The Cosby controversy notwithstanding, Madigan said 2014 was an especially tough year for comedy. The deaths of Robin Williams, Joan Rivers, John Pinette of “Seinfeld” fame and cowboy comic Tom Wilson were personally devastating.
“The biggest hit for me was John Pinette,” said Madigan, 49. “We’re (about) the same age and we actually coheadlined comedy gigs together throughout the years …he was a trainwreck, but he was sweet and generous and so funny. That just got me so sad.”

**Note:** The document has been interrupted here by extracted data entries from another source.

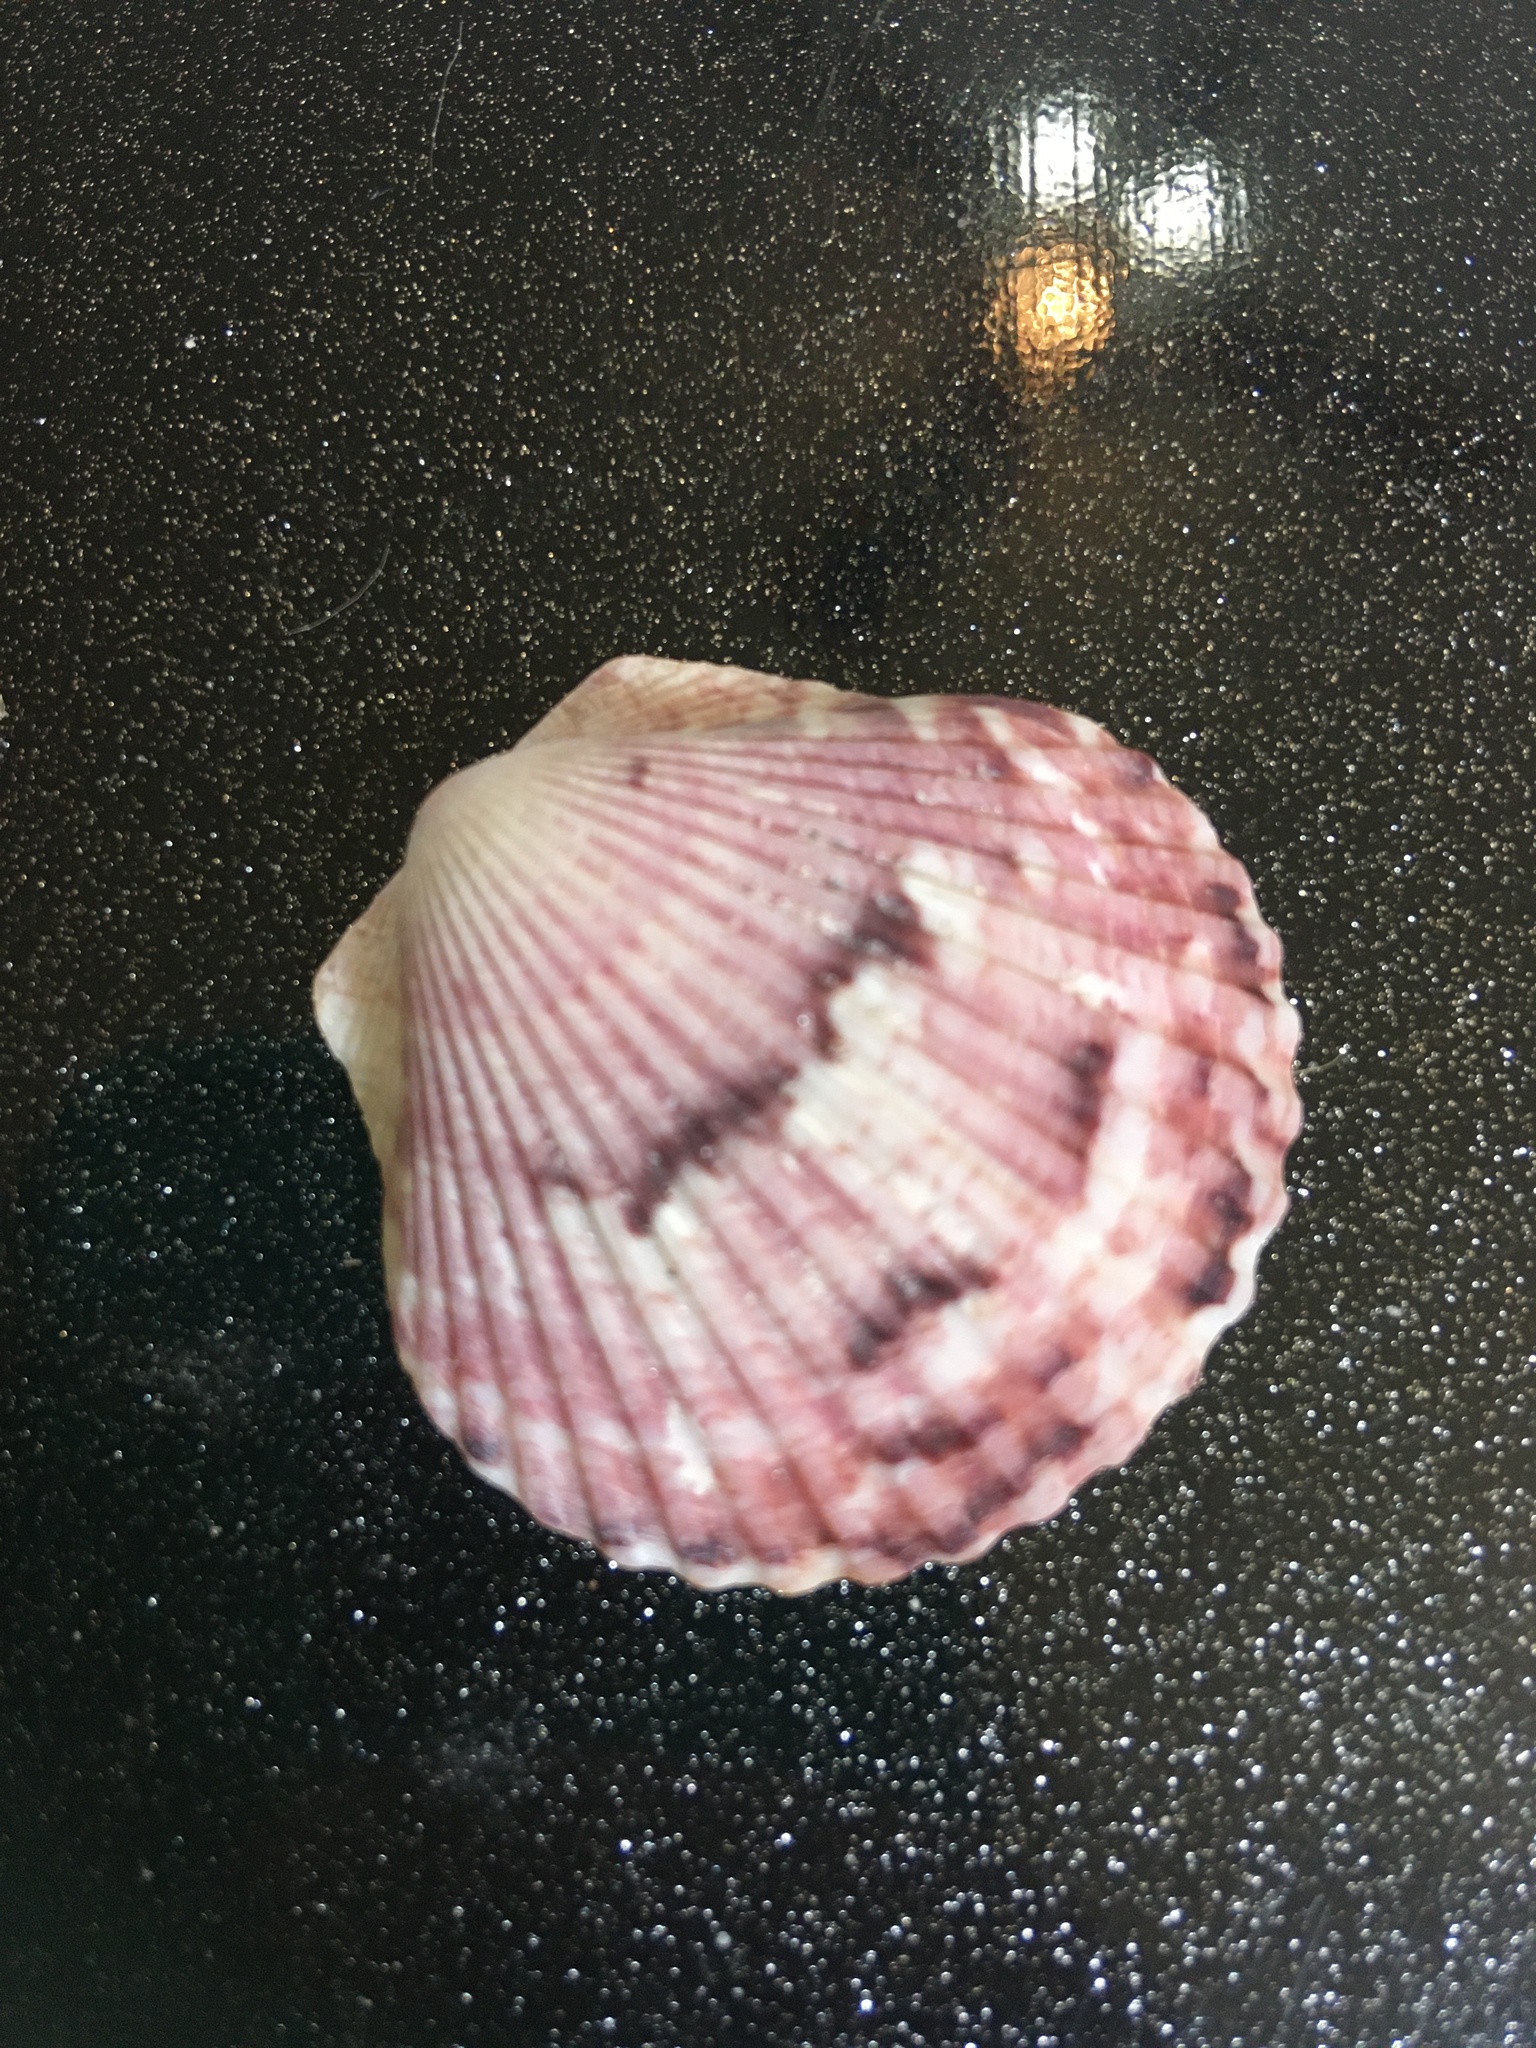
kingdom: Animalia
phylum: Mollusca
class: Bivalvia
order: Pectinida
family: Pectinidae
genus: Argopecten
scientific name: Argopecten gibbus
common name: Atlantic calico scallop
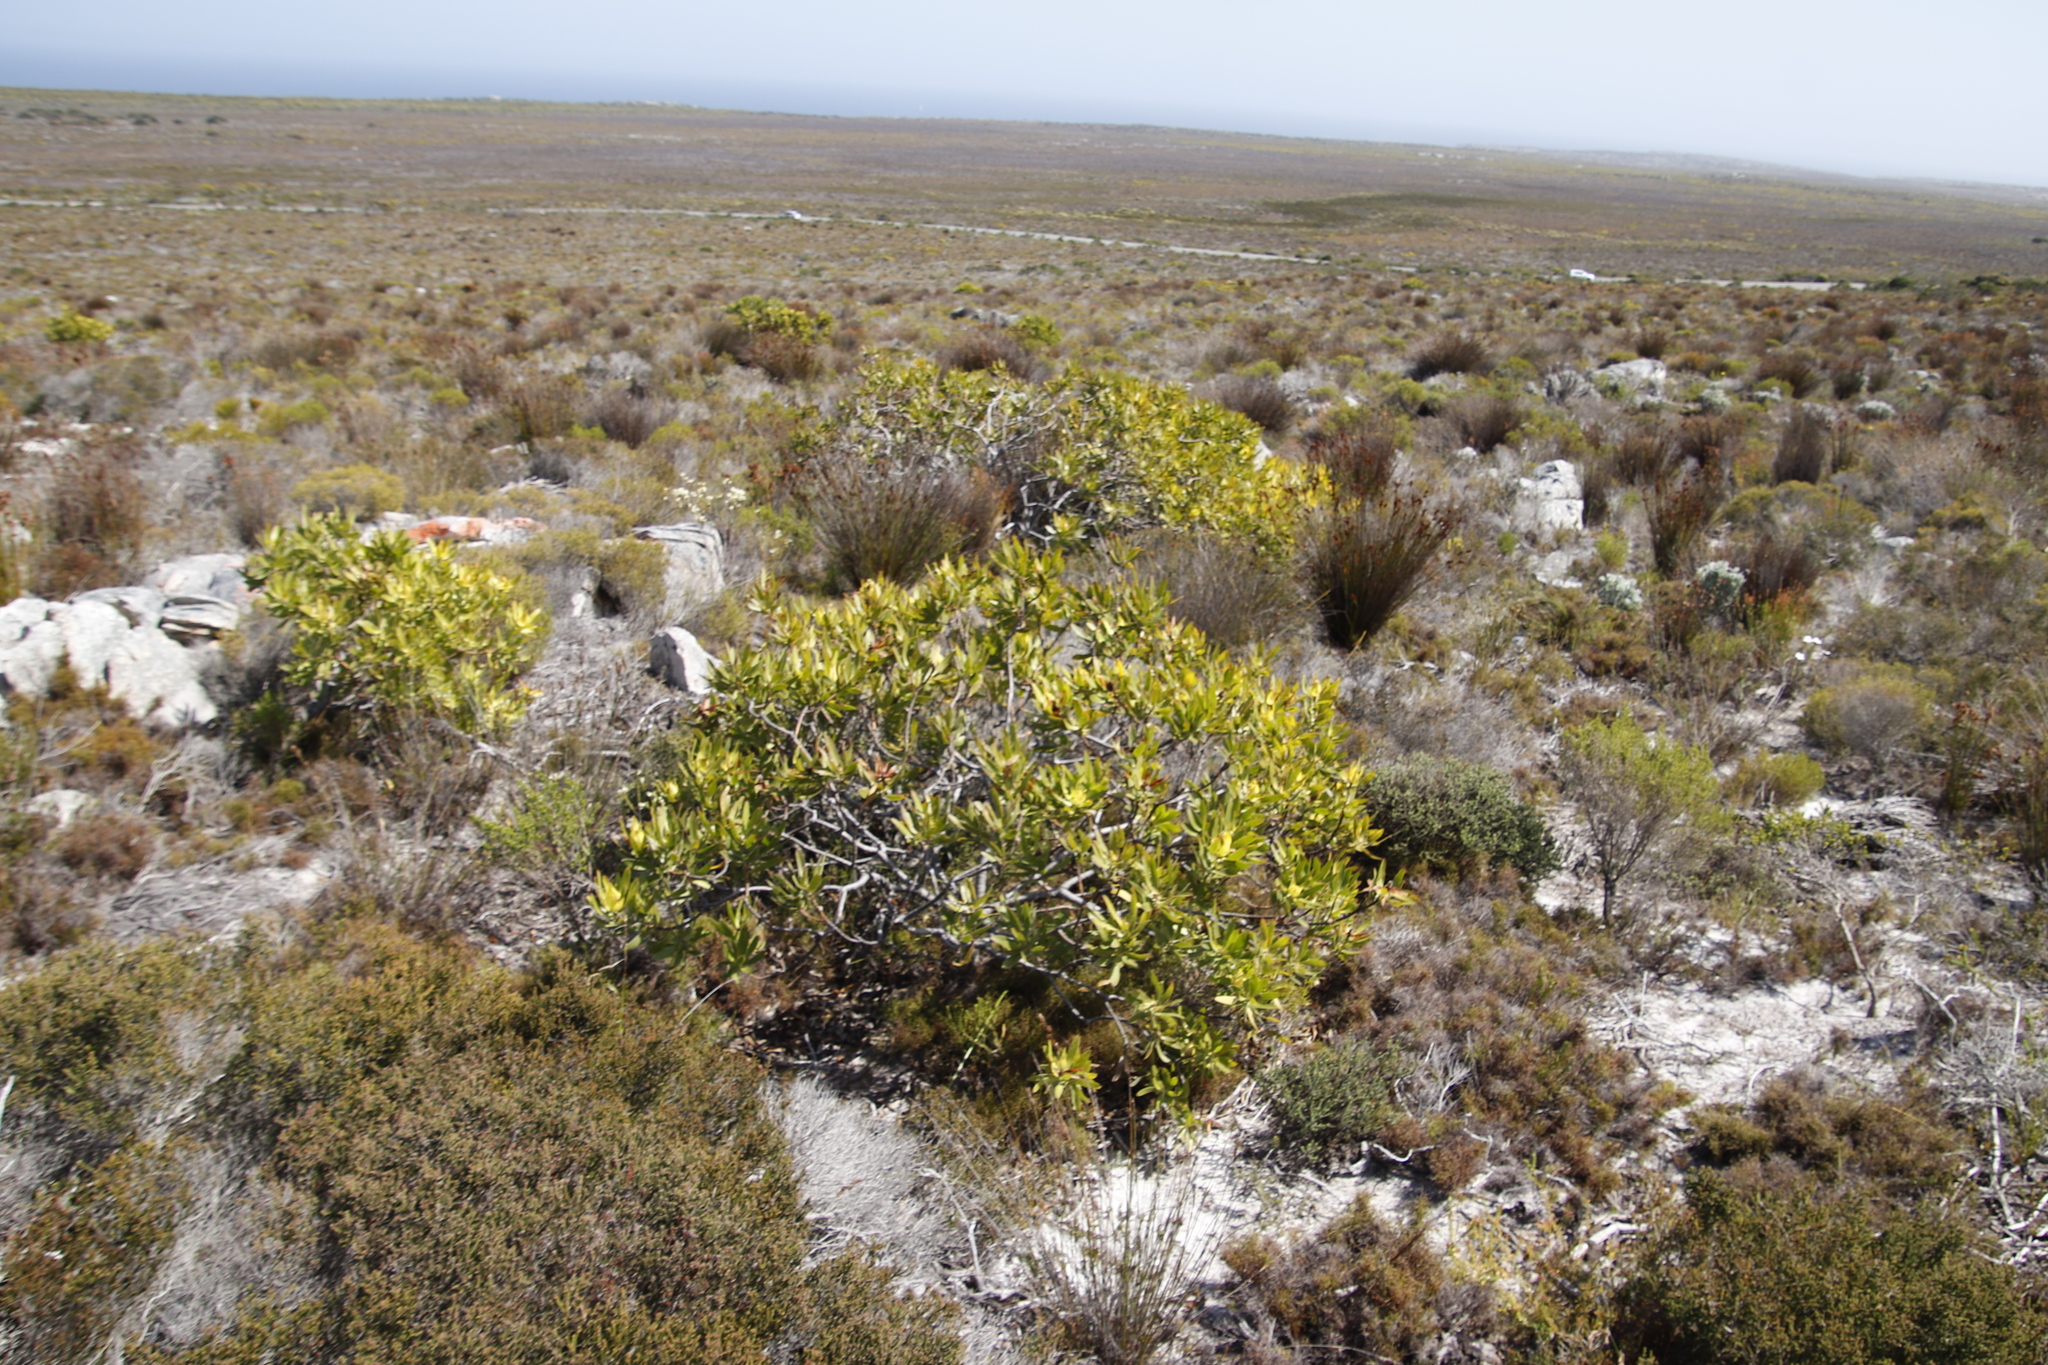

She’s performed with Williams in Iraq and Afghanistan. Rivers, she admired as a legend (though she said she preferred Phyllis Diller, “who resonated more”).
“You just can’t believe it. The whole year it was, ‘What the (expletive)? Are you kidding?’” she said.
“If you told me tomorrow Mel Brooks died, well you expect that. He’s like 100. I just saw Don Rickles in Montreal this summer. He’s doing it, but he’s very old. But all of these? Joan was so current and so hip.” Madigan, on the other hand, takes things in a hysterically different direction.
“I honestly don’t even know what the Kardashians do. I have no idea,” she said. “Nor do I care to look it up.”